Of course you can add a GPU card on the PCIe slot, but this 1) takes away a slot, and PCIe lanes, that you might want to use for connecting storage devices (such as a SATA HBA card), and 2) this will probably poorly affect your system's overall power consumption, which is a big factor for home users building NAS/media server boxes. Intel's QuickSync performs extremely well, with very low power (esp at idle) for 4k transcoding, for very low cost, while not needing any PCIe lanes; it's why these CPUs are so popular for this application. Unfortunately, Intel stupidly refuses to allow ECC support on non-Xeon chips, so that's a big drawback, as ECC is really useful for a storage server (or really anywhere).
It looks like these CPUs were specifically targeted at embedded devices; they aren't things you can normally purchase yourself easily like the regular desktop chips, and if you look at the desktop variants (the ones without any letter suffixes), they don't support ECC.
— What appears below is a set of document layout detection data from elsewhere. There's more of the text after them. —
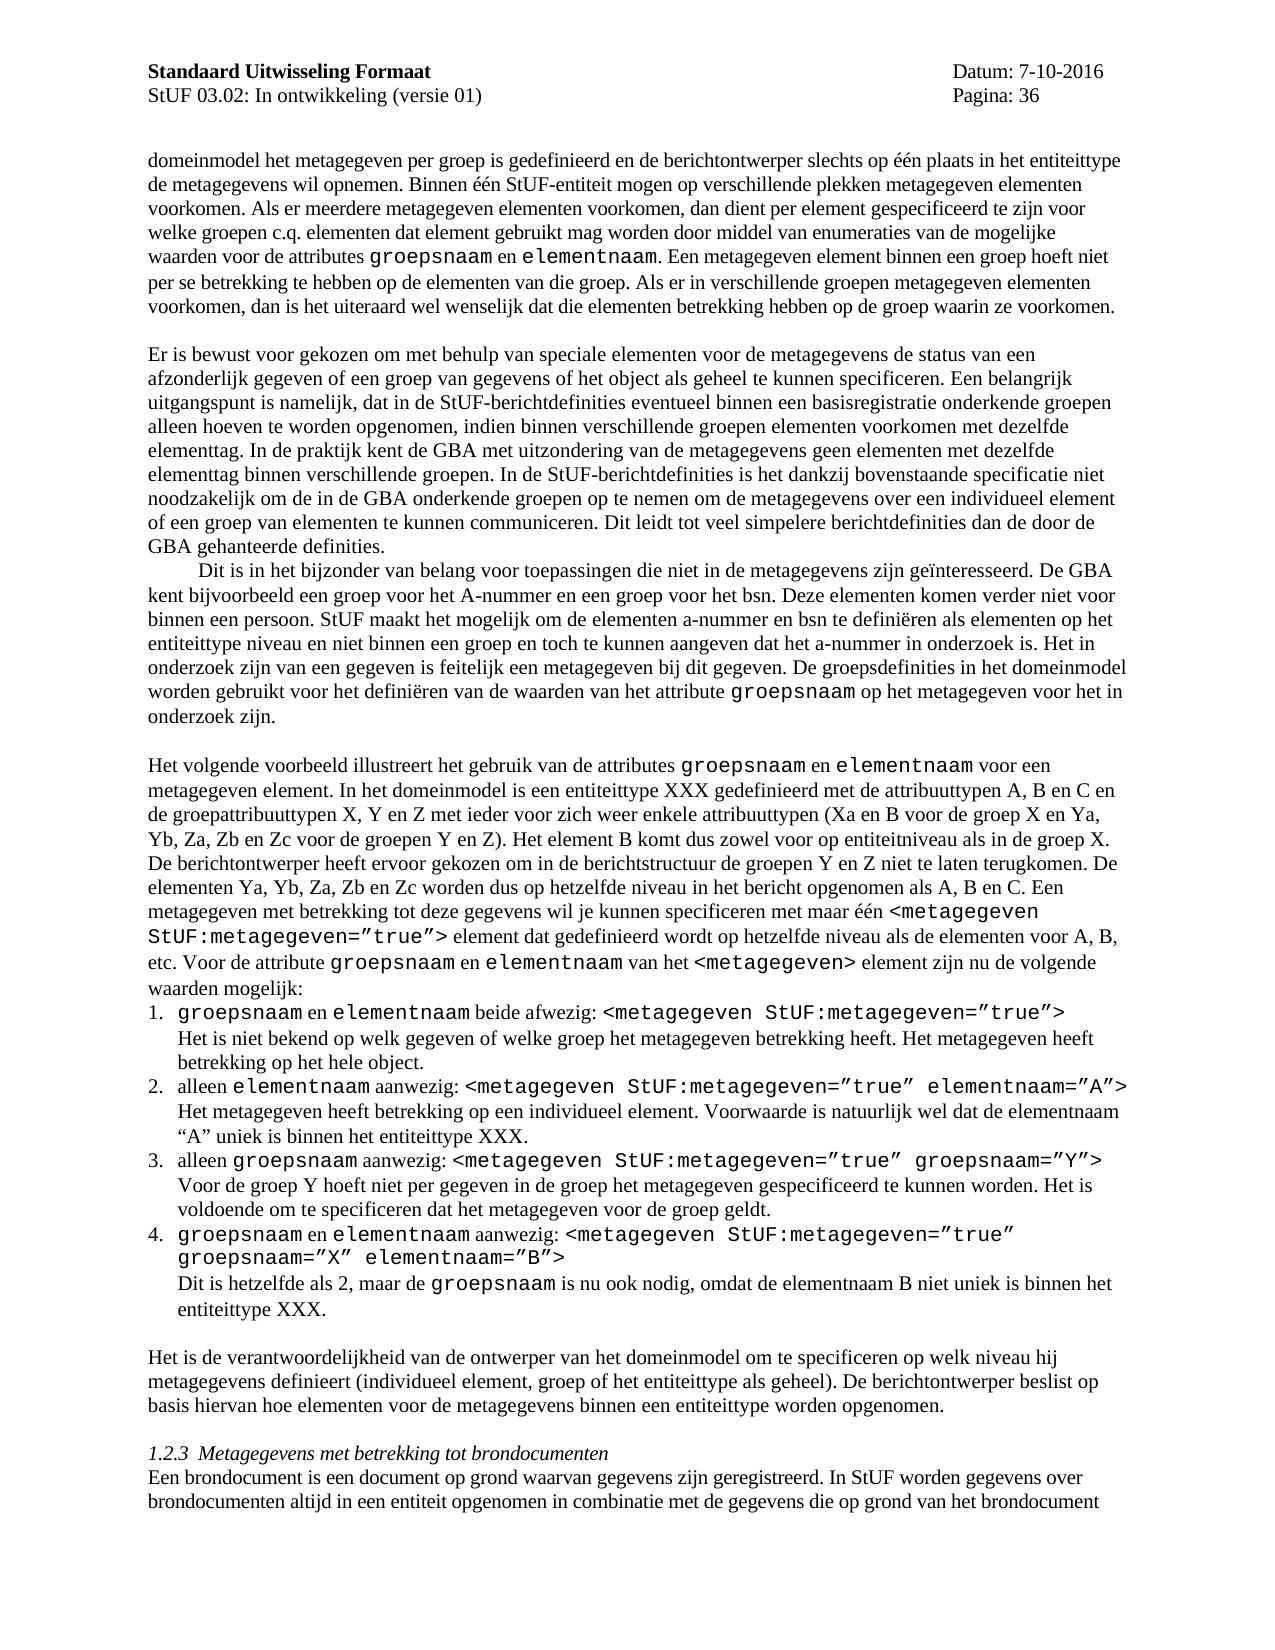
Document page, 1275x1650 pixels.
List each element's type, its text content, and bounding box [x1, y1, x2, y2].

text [148, 1465, 1127, 1513]
text Het volgende voorbeeld illustreert het gebruik van de attributes groepsnaam en elementnaam voor een metagegeven element. In het domeinmodel is een entiteittype XXX gedefinieerd met de attribuuttypen A, B en C en de groepattribuuttypen X, Y en Z met ieder voor zich weer enkele attribuuttypen (Xa en B voor de groep X en Ya, Yb, Za, Zb en Zc voor de groepen Y en Z). Het element B komt dus zowel voor op entiteitniveau als in de groep X. De berichtontwerper heeft ervoor gekozen om in de berichtstructuur de groepen Y en Z niet te laten terugkomen. De elementen Ya, Yb, Za, Zb en Zc worden dus op hetzelfde niveau in het bericht opgenomen als A, B en C. Een metagegeven met betrekking tot deze gegevens wil je kunnen specificeren met maar één <metagegeven StUF:metagegeven=”true”> element dat gedefinieerd wordt op hetzelfde niveau als de elementen voor A, B, etc. Voor de attribute groepsnaam en elementnaam van het <metagegeven> element zijn nu de volgende waarden mogelijk: [148, 753, 1127, 1000]
text Het is de verantwoordelijkheid van de ontwerper van het domeinmodel om te specificeren op welk niveau hij metagegevens definieert (individueel element, groep of het entiteittype als geheel). De berichtontwerper beslist op basis hiervan hoe elementen voor de metagegevens binnen een entiteittype worden opgenomen. [148, 1345, 1127, 1417]
list groepsnaam en elementnaam beide afwezig: <metagegeven StUF:metagegeven=”true”> [148, 1000, 1127, 1026]
subtitle Metagegevens met betrekking tot brondocumenten [148, 1441, 1127, 1465]
text Er is bewust voor gekozen om met behulp van speciale elementen voor de metagegevens de status van een afzonderlijk gegeven of een groep van gegevens of het object als geheel te kunnen specificeren. Een belangrijk uitgangspunt is namelijk, dat in de StUF-berichtdefinities eventueel binnen een basisregistratie onderkende groepen alleen hoeven te worden opgenomen, indien binnen verschillende groepen elementen voorkomen met dezelfde elementtag. In de praktijk kent de GBA met uitzondering van de metagegevens geen elementen met dezelfde elementtag binnen verschillende groepen. In de StUF-berichtdefinities is het dankzij bovenstaande specificatie niet noodzakelijk om de in de GBA onderkende groepen op te nemen om de metagegevens over een individueel element of een groep van elementen te kunnen communiceren. Dit leidt tot veel simpelere berichtdefinities dan de door de GBA gehanteerde definities. [148, 342, 1127, 558]
list alleen groepsnaam aanwezig: <metagegeven StUF:metagegeven=”true” groepsnaam=”Y”> [148, 1148, 1127, 1173]
list groepsnaam en elementnaam aanwezig: <metagegeven StUF:metagegeven=”true” groepsnaam=”X” elementnaam=”B”> [148, 1221, 1127, 1271]
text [148, 148, 1127, 318]
text Voor de groep Y hoeft niet per gegeven in de groep het metagegeven gespecificeerd te kunnen worden. Het is voldoende om te specificeren dat het metagegeven voor de groep geldt. [177, 1173, 1127, 1221]
text Dit is hetzelfde als 2, maar de groepsnaam is nu ook nodig, omdat de elementnaam B niet uniek is binnen het entiteittype XXX. [177, 1271, 1127, 1321]
text Dit is in het bijzonder van belang voor toepassingen die niet in de metagegevens zijn geïnteresseerd. De GBA kent bijvoorbeeld een groep voor het A-nummer en een groep voor het bsn. Deze elementen komen verder niet voor binnen een persoon. StUF maakt het mogelijk om de elementen a-nummer en bsn te definiëren als elementen op het entiteittype niveau en niet binnen een groep en toch te kunnen aangeven dat het a-nummer in onderzoek is. Het in onderzoek zijn van een gegeven is feitelijk een metagegeven bij dit gegeven. De groepsdefinities in het domeinmodel worden gebruikt voor het definiëren van de waarden van het attribute groepsnaam op het metagegeven voor het in onderzoek zijn. [148, 558, 1127, 728]
text Het is niet bekend op welk gegeven of welke groep het metagegeven betrekking heeft. Het metagegeven heeft betrekking op het hele object. [177, 1026, 1127, 1074]
text Het metagegeven heeft betrekking op een individueel element. Voorwaarde is natuurlijk wel dat de elementnaam “A” uniek is binnen het entiteittype XXX. [177, 1099, 1127, 1148]
list alleen elementnaam aanwezig: <metagegeven StUF:metagegeven=”true” elementnaam=”A”> [148, 1074, 1127, 1099]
> they aren't things you can normally purchase yourself easily like the regular desktop chips
That's not really relevant to the point of them only allowing ECC on Xeon chips though. They do (or at least did) support ECC on non-Xeon chips.
These days though, people are probably better off buying an appropriate Ryzen processor and motherboard that explicitly supports ECC. That's what I did anyway. :)
Yes, I'd exclude anything on the secondhand market, especially things you have to buy from overseas sellers where there's no possibility of support or returns. This is not like a normal new part where you can purchase it firsthand and expect it to perform as advertised or else get a refund. Furthermore, the (Intel) chipsets on motherboards sold to consumers don't normally support ECC either, so it seems you'd have to get something that's not designed to Intel specifications, probably on Aliexpress, so it's questionable if ECC would even work, and you can certainly forget about any warranty or returns.
Seriously, if you can't just buy it at Best Buy/NewEgg/Amazon (not from 3rd-party overseas sellers), then it's not applicable to this discussion at all.